Сарасина не переоделась в кимоно, как Сирота ожидал. Она осталось в черном платьице, украшенном ниткой крупного серого жемчуга. Вот только переобулась в черные вязаные тапочки. Ее гибкое тело напоминало перочинный ножик с тридцатью лезвиями, некогда привезенный Марку из Швейцарии папой Геной. Если раскрыть пилку и косое лезвие, получается одна фигура, если два прямых лезвия — другая. Марк наслаждался тогда обилием всевозможных фигур, какие предлагал его новый ножик. И сейчас наслаждался бесконечным изменением конфигурации небольшой складной фигурки Сарасины, в которой каждая часть непременно приходила в гармонический баланс с другой частью, задействованной на данный момент. Вот она несет блюдо с суши: склоненная шейка тянет вниз очаровательную головку, изгибает позвоночник в районе лопаток, выгибает его в пояснице, отставляет прелестный крепкий зад, поднимает ножку в колене неестественно закругленным движением… ах, какая прелесть!
А вот она складывает колени, соединяет ножки, садится на циновку, поправляет цветок, поднимает фарфоровый чайничек, тоненький, как скорлупка… Ах, и ах, и ах! Какая точность жеста! Какое ощущение себя, пространства и себя в пространстве!
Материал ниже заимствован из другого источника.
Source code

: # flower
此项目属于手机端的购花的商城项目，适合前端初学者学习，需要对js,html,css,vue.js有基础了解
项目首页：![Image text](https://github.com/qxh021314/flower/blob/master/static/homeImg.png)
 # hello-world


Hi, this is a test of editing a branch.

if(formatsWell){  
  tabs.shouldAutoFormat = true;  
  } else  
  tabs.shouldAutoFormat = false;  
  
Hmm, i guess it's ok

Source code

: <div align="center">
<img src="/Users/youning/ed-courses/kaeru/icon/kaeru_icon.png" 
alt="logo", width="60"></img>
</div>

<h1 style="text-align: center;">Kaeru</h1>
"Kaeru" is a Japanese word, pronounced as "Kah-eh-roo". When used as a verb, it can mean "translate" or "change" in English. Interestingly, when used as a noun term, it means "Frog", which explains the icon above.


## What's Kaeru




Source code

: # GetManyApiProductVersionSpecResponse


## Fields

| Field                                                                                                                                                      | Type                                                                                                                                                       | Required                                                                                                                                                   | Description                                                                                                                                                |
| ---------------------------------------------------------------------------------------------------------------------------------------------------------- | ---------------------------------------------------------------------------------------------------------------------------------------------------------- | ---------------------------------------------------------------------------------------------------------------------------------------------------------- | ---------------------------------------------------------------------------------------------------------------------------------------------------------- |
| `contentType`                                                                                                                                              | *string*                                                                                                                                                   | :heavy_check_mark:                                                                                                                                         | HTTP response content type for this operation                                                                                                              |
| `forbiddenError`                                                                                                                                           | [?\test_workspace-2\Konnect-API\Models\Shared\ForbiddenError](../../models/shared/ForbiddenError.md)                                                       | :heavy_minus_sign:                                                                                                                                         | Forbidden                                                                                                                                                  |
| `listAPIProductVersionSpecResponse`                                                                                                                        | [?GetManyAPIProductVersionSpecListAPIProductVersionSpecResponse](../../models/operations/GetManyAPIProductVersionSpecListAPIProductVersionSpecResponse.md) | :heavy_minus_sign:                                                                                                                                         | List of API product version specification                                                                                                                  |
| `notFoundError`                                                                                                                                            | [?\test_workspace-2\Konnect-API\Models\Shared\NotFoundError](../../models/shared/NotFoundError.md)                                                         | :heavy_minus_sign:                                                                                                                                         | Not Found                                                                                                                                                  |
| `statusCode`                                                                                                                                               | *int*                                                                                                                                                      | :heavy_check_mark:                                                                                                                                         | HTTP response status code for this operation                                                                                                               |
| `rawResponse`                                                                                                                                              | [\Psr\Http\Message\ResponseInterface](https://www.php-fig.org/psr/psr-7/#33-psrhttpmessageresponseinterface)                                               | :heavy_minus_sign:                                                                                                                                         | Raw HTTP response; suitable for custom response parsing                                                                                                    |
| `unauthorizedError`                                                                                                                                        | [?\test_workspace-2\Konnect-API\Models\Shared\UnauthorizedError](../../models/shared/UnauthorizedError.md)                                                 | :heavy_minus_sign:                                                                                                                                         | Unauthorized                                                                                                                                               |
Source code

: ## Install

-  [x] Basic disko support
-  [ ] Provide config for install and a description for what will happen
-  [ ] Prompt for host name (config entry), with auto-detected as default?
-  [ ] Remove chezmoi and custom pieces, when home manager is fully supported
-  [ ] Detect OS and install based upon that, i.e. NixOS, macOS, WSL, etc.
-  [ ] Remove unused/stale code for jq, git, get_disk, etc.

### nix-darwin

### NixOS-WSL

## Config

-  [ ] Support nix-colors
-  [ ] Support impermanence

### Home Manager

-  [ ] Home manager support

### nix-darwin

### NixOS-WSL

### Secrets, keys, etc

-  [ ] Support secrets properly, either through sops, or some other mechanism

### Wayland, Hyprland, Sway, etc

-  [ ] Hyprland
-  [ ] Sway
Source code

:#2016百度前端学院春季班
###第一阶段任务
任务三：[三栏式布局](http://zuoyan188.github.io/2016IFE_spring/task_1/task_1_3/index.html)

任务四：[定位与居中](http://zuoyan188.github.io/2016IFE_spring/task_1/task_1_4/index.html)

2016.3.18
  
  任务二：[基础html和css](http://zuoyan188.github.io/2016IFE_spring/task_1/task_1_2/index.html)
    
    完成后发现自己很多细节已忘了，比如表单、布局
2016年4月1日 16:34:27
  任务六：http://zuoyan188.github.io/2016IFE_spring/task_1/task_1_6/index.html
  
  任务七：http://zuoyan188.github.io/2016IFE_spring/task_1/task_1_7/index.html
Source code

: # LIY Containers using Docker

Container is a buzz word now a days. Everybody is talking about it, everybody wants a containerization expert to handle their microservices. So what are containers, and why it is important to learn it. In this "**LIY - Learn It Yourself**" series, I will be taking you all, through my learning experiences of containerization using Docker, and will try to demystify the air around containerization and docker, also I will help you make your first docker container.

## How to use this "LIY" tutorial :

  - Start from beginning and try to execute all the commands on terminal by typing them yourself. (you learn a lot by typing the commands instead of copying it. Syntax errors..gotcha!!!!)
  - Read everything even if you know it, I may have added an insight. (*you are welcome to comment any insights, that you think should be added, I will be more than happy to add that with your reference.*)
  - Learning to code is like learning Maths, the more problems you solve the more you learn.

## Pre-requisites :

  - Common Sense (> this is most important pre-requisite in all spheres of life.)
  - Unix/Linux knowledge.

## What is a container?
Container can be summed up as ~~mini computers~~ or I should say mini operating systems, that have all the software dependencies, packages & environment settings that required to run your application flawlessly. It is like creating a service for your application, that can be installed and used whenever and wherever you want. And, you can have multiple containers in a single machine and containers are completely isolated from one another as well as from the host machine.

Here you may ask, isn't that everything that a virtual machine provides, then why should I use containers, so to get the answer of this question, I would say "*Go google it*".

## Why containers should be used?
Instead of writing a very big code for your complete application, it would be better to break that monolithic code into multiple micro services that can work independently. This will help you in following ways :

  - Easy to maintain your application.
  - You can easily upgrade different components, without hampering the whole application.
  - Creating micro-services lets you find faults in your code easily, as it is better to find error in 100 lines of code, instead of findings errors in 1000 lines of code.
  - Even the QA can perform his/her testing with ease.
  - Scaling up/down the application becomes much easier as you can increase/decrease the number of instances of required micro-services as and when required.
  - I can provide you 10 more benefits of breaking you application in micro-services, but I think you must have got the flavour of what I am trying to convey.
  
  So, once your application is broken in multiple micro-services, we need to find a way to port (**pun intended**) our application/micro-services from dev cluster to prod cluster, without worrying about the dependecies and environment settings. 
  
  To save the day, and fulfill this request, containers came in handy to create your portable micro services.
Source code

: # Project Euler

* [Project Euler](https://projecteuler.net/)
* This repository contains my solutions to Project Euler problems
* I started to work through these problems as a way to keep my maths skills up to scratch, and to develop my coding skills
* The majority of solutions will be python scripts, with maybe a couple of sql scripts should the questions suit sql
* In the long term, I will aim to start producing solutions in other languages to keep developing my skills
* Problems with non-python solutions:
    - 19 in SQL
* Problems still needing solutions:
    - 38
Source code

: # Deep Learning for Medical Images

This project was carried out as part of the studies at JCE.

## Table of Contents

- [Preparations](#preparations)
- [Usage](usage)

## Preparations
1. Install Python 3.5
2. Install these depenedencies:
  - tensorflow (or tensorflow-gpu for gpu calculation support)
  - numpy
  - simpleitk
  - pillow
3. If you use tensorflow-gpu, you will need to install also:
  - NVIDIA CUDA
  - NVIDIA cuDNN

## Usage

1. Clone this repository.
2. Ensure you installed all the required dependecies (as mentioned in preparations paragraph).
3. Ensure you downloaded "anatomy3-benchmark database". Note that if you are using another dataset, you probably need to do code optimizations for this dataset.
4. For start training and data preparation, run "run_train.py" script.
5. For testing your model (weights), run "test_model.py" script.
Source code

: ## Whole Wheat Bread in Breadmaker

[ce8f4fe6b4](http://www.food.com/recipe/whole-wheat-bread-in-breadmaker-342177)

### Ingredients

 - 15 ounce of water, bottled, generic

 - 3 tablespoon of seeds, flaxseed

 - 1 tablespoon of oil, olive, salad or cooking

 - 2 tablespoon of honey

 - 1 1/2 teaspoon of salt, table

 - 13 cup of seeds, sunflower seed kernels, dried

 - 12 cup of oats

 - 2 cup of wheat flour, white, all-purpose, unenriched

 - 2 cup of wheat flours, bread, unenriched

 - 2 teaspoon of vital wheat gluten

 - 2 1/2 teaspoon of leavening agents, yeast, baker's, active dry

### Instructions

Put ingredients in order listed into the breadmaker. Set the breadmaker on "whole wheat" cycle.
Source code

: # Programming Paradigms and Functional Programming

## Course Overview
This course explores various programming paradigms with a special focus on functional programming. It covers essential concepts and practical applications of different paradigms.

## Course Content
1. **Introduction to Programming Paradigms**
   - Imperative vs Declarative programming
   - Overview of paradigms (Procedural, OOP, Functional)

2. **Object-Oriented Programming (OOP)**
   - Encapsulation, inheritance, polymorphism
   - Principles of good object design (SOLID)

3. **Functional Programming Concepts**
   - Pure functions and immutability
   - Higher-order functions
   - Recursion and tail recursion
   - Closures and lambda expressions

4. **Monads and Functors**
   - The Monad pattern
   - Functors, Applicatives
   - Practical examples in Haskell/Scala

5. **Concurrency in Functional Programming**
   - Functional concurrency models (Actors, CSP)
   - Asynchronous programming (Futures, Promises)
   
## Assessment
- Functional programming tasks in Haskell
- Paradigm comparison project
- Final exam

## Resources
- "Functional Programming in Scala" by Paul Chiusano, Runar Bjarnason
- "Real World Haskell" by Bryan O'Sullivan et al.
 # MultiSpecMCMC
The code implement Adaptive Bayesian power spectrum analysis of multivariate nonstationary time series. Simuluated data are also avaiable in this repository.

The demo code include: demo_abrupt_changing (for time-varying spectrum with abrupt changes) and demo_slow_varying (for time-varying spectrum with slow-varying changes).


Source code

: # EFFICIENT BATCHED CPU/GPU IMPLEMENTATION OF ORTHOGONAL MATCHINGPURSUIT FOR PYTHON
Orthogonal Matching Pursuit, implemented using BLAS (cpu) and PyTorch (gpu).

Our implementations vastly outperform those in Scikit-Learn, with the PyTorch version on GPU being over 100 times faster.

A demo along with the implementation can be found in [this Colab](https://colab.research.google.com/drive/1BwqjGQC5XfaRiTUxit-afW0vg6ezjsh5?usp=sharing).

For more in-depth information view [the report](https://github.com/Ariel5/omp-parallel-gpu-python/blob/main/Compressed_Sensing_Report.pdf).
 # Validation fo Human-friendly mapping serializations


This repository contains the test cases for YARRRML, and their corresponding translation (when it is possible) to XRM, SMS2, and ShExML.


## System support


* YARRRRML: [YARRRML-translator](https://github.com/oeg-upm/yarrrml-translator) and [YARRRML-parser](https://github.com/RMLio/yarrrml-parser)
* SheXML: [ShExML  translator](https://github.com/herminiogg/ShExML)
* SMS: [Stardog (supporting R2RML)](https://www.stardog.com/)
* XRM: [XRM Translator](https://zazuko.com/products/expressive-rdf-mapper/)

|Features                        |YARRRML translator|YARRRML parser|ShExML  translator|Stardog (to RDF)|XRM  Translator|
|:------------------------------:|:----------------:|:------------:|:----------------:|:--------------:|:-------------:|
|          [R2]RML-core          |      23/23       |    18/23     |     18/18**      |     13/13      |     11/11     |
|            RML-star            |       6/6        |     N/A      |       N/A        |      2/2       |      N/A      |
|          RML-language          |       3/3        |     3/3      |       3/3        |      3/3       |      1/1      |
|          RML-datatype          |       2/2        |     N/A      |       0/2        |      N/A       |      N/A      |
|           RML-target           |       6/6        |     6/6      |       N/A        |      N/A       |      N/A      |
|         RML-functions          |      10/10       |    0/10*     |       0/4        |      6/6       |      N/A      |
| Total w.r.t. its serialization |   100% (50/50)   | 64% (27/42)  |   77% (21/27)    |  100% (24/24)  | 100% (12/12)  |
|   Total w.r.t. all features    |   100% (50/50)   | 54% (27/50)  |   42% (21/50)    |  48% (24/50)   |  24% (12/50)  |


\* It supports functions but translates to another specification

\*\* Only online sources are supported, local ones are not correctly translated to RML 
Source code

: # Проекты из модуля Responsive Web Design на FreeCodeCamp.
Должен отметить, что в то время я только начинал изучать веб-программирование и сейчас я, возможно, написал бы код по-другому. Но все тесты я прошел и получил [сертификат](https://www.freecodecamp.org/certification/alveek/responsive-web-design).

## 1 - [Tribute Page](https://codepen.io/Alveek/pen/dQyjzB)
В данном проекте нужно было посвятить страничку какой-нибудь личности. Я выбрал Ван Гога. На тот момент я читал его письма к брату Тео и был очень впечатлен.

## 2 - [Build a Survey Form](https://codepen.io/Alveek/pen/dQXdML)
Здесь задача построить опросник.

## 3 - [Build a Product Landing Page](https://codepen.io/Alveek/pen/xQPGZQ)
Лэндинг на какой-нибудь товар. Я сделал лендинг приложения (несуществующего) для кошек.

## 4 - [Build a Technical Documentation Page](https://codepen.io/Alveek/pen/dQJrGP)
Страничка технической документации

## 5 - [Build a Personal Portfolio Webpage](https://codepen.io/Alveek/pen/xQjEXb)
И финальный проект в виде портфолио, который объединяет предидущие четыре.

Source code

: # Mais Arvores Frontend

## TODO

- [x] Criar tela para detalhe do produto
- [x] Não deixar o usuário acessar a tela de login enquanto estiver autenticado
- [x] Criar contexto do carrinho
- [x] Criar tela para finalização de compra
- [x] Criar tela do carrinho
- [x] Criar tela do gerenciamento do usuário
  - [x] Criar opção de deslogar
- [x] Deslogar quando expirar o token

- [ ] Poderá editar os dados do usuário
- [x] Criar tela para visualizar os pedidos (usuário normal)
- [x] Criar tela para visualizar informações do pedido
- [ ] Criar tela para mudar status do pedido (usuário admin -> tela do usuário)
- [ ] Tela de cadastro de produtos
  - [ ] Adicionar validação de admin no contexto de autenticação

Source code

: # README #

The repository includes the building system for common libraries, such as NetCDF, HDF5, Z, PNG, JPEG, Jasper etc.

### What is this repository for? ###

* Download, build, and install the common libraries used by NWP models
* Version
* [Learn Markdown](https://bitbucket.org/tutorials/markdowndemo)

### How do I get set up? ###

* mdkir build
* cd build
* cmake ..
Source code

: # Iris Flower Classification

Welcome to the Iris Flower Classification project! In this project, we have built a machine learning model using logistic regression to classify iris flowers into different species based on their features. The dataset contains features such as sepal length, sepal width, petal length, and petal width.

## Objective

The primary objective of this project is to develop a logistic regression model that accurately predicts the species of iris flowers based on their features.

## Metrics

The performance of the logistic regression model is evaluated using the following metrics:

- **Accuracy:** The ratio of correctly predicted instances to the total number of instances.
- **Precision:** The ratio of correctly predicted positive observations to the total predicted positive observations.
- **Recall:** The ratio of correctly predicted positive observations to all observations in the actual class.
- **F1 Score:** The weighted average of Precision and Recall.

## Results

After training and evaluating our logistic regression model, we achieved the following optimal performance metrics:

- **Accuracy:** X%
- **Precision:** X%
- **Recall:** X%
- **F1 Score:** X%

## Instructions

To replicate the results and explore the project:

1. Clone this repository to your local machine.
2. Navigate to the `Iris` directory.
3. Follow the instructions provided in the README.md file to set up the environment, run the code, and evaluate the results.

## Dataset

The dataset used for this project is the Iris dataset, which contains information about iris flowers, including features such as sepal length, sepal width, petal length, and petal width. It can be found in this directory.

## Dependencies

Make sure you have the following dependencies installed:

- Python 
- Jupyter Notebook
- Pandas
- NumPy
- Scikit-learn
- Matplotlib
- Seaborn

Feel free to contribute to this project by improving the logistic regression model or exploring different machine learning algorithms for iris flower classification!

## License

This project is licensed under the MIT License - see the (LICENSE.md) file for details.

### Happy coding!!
Марк Сирота был более чем очарован. Он был заворожен, втянут в сложную партитуру поворотов, изгибов, верчений, наклонов, подъемов, сочетаний цвета и звука, шелеста, шороха, бульканья воды и гармонизированного с ним дыхания. Его руки сами потянулись к извивающейся фигурке, а черное платье само растворилось в полутьме, открыв прекрасное тело, завершенное стройным рядом мерцающих жемчужин, над которыми вилось горячее дыхание, пахнущее чем-то пряным, острым, сладким, волшебным, невообразимо приятным. И как-то сами собой растворились в той же полутьме одежды Сироты, и сам собой возник и разрешился немыслимый по силе и пронзительности призыв. И так оно вершилось в этой полутьме снова и снова, непроизвольно и сладостно, не требуя ни слов, ни лишних движений, и могло продолжаться еще, и еще, и еще…
Но тут Сирота довольно грубо шлепнул свою партнершу по заду. Шлепнул, развернул, прижал к себе, отпустил и принялся мять, кромсать, складывать и разнимать составные части, словно и вправду играл со швейцарским перочинным ножиком, имеющим не тридцать, а гораздо больше составных частей. Сарасина поначалу сжалась, испугалась, застыла, но он не давал ей покоя, теребил, давил в горсти, пил выжатый сок и снова жал, кромсал, изничтожал и отпускал, гладил, нежил, сеял и пожинал, выдавливал из шепота крик и из каждой поры пот. И она подчинилась, сдалась на милость победителя, восторгалась и рычала, а потом кусала губы, пытаясь заглушить дикие звуки, которые ее организм до сих пор не умел производить. И заснула тут же на циновке, свернувшись клубочком, а во сне все падала в черную пропасть, летела в нее и не хотела, чтобы это падение, этот полет когда-нибудь закончились.
Сирота тоже заснул, но сон его был беспокойным и не новым. Этот сон часто приходил после ссоры с Рохой, после их кошмарного расставанья, после последнего свиданья. Во сне Марк сидел на корме какой-то лодки и отчаянно греб, пытаясь выбраться из-под огромных тяжелых волн, обрушивавшихся сбоку и сверху. Греб и пытался не потерять из виду нос лодки, на котором сидела она — порой Роха, порой кто-то еще, а сейчас — Сарасина. Сидела и тоже гребла, гребла отчаянно, мокрая, испуганная, то теряющаяся во тьме, то возникающая при вспышке молнии. С изувеченными ужасом чертами лица, ошалевшими глазами и раскрытым ртом. И вот что было самым страшным в этом сне: лодка не двигалась с места. Корма плясала, и скакал по волнам нос, но задняя часть, та, на которой находился сам Марк, оставалась на месте. И было понятно, что это две лодки, что он находится в одной, а Сарасина — в другой. И никаким усилием воли, мышц или мысли он не может соединить разъединенные части, а потому все усилия бессмысленны и спасения нет. Только когда на другом конце лодки сидела Маша, движения ее и его рук совпадали, волны стихали, и лодка выплывала во что-то, напоминающее пролив между совершенно черными, сверкающими антрацитной чернотой скалами. И медленно двигалась по чернильно-синей с красным отливом — не воде даже, а какой-то магме. Но Маша смеялась, и страшная тяжесть, давившая раньше на грудь, исчезала. А вокруг звучала музыка, которую Сирота всегда узнавал во сне и никак не мог вспомнить, проснувшись, чтобы наконец, раз и навсегда, ее записать.